Un livre de recettes au cannabis pour Jean Soulard

Oubliez les simples muffins ou les classiques brownies. Le réputé chef Jean Soulard tentera de faire entrer le cannabis dans le monde gastronomique québécois avec un projet de livre de recettes au pot, a appris La Presse.

La ministre responsable du dossier accueille la nouvelle avec un appel à la prudence, alors que des experts en santé publique mettent en garde contre les risques associés à la cuisine au cannabis.

La publication du livre du chef devrait suivre la légalisation de la substance, annoncée pour le 17 octobre.

Son éditeur, Flammarion, a confirmé l’existence de « ce projet de publication avec Jean Soulard », mais refuse de le commenter davantage. Tant que la loi « ne sera pas en vigueur » et « le cannabis en circulation, nous n’aurons pas d’autres confirmations », a ajouté Laurène Guillemin, attachée de presse de la maison d’édition. « Actuellement, nous n’avons pas de point de vue à exprimer. »

Jean Soulard, qui a acquis sa réputation en dirigeant les cuisines du Château Frontenac pendant 20 ans, n’a pas répondu aux appels et aux messages de La Presse.

Le chef a déjà une dizaine de livres de recettes à son actif.

Appel à la prudence et à la joie

À Québec, la ministre déléguée à la Santé publique et responsable du dossier du cannabis, Lucie Charlebois, a accueilli la nouvelle avec circonspection.

« La publication d’un tel livre est légale, mais je rappelle à la population d’être prudente, car seule la Société québécoise du cannabis (SQDC) sera autorisée à vendre du cannabis à un particulier et que la vente de produits dérivés du cannabis quant à elle est complètement illégale. »

— Lucie Charlebois, ministre déléguée à la Santé publique, dans une déclaration transmise par courriel 

Son cabinet a souligné qu’en raison de cette interdiction, il ne sera pas permis à un restaurateur de servir des plats au cannabis dans son établissement.
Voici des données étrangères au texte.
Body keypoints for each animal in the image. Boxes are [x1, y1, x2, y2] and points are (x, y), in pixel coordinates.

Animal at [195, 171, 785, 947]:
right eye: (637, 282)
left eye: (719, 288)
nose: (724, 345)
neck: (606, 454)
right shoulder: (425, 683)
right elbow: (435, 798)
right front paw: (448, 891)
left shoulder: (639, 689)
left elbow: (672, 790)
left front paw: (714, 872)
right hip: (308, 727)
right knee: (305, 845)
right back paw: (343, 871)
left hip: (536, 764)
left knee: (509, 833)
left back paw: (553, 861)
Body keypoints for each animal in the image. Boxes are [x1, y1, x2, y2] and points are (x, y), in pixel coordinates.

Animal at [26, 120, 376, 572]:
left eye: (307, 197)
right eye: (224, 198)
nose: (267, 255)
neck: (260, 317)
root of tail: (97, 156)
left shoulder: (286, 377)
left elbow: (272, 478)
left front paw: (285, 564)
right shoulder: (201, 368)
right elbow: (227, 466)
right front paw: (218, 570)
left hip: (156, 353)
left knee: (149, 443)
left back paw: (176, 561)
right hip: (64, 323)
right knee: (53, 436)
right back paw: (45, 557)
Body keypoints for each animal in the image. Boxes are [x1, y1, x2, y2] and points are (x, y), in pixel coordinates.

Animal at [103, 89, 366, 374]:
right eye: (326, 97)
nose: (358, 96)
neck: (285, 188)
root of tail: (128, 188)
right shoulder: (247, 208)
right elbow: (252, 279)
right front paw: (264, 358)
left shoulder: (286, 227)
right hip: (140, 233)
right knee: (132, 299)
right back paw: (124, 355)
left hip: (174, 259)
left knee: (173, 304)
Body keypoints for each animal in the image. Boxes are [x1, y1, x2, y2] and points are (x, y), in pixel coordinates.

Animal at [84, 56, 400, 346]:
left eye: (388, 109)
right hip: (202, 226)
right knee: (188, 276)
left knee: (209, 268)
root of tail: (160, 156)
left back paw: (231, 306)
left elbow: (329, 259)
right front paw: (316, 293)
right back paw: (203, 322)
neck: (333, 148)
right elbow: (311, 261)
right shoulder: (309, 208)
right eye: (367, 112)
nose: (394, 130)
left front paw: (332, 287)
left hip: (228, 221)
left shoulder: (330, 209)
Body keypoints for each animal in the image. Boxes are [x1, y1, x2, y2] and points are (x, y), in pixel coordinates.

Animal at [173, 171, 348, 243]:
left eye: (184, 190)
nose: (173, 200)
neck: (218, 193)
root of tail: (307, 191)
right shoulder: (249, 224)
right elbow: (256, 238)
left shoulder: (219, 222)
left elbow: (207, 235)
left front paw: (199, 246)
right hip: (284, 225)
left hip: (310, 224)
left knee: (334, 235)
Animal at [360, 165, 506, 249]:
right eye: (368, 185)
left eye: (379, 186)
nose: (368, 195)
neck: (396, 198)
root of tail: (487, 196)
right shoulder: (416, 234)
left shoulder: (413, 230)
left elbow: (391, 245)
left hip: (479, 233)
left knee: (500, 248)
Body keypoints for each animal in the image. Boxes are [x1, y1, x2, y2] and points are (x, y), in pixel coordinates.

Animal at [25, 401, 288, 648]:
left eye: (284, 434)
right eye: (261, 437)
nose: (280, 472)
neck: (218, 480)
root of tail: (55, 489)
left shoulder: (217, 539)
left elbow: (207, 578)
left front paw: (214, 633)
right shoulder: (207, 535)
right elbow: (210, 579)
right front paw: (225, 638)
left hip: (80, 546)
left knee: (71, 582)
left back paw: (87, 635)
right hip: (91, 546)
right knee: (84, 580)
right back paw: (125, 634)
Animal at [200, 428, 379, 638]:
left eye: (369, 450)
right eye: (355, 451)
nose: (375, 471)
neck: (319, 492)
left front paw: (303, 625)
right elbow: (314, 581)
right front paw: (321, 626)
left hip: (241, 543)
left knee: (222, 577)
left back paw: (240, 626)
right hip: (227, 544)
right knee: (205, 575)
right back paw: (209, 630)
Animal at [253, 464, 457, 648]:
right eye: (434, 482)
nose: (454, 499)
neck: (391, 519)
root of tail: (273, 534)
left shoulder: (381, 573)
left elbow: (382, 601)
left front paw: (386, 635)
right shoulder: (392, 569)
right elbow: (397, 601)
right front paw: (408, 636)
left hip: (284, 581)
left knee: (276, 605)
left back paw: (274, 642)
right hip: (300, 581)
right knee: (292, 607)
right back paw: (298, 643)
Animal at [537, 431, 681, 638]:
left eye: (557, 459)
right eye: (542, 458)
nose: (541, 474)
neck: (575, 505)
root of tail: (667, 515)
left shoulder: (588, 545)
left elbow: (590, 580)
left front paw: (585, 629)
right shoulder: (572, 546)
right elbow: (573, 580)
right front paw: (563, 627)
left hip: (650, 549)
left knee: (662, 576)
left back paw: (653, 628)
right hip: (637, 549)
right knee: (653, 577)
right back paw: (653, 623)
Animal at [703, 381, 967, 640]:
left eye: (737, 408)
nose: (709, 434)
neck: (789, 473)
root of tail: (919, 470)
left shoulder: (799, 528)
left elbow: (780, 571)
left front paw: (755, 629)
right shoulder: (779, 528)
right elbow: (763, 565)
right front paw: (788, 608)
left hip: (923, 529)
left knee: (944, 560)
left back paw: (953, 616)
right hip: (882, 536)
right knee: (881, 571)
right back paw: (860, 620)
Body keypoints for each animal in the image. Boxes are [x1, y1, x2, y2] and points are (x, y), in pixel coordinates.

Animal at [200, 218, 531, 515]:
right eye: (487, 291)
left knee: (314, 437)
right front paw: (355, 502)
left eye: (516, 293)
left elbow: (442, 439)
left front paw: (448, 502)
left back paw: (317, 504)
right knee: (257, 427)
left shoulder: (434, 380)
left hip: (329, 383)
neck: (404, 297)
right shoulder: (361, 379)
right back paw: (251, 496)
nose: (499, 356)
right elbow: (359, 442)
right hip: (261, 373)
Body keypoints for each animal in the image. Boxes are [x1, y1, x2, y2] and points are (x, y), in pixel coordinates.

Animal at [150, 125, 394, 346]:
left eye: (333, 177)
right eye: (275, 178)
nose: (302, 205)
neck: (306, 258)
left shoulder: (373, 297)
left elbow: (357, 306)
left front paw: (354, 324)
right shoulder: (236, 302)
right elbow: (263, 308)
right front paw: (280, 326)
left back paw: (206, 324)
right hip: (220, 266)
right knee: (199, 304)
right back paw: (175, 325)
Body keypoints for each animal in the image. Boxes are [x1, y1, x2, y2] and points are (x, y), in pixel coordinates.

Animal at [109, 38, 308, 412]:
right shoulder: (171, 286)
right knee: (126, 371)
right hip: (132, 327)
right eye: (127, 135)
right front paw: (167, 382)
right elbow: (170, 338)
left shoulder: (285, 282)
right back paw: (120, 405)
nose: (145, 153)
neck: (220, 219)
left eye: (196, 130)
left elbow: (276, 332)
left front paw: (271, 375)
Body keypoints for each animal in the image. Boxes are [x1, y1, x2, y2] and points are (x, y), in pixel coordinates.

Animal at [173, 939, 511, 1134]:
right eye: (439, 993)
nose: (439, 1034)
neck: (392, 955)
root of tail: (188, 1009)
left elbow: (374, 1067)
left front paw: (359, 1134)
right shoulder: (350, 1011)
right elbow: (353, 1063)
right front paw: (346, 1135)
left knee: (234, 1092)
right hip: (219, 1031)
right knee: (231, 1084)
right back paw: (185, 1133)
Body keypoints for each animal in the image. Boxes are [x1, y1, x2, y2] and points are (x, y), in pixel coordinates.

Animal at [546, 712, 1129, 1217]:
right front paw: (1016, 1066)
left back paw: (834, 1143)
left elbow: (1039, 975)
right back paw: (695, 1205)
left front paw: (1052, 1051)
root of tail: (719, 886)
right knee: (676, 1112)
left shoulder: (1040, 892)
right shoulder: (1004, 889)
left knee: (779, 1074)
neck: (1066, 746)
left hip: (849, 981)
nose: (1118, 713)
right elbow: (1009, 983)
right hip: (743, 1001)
D’autres accueillent la publication prochaine avec plus d’enthousiasme. Robert James Penny, mieux connu sous son pseudonyme de « Bob le Chef », a lui-même diffusé des capsules vidéo de cuisine au cannabis au début de sa carrière. Il a sauté de joie en apprenant le projet de M. Soulard.

« C’est malade », a affirmé le chef en entrevue. 

« S’il y a une personne dont je suis content qu’elle le fasse, c’est lui. Peut-être que la crédibilité de M. Soulard va ouvrir les yeux aux gens. » 

— Le chef Robert James Penny

M. Penny souligne notamment que le livre pourrait être utile aux patients qui consomment du pot pour des raisons thérapeutiques.

Malgré ses vidéos datant de quelques années, le chef n’a pas l’impression de s’être fait voler sa spécialité.

« Même si, dans mon jeune temps un peu plus fou, j’ai fait des capsules sur YouTube où je cuisinais le cannabis, à ce moment-ci de ma carrière, mes positions sur la légalisation restent les mêmes, mais je n’irais pas au point d’en faire une capsule et encore moins un livre », a-t-il affirmé.

Inquiétudes

Le projet de Jean Soulard suscite bien des questions du côté de l’Association pour la santé publique du Québec (ASPQ), qui s’est impliquée dans le débat sur la légalisation du cannabis.

L’ingestion de cette substance pose des risques particuliers, a souligné la porte-parole Émilie Dansereau. « Le problème avec le cannabis comestible, c’est que le délai d’action est retardé, ce qui fait en sorte qu’on a observé au Colorado des cas d’intoxication parce que les gens ont l’impression que ça ne marche pas et en prennent plus », a-t-elle dit. Toutefois, elle a précisé que le fait d’inhaler la fumée du pot était globalement une façon plus néfaste de le consommer que de le manger.

Mme Dansereau aimerait surtout savoir si le livre de Jean Soulard comprendra des avertissements adéquats, ainsi qu’une méthode pour savoir facilement à quelle dose de cannabis correspond une portion de la recette préparée. Ces plats cuisinés devront être bien rangés hors de portée des mineurs, a-t-elle souligné. « Si tu fais une fournée de brownies, ça se peut que tes enfants aient envie d’en manger. Je sais que chez moi, le chocolat est très populaire », a-t-elle illustré.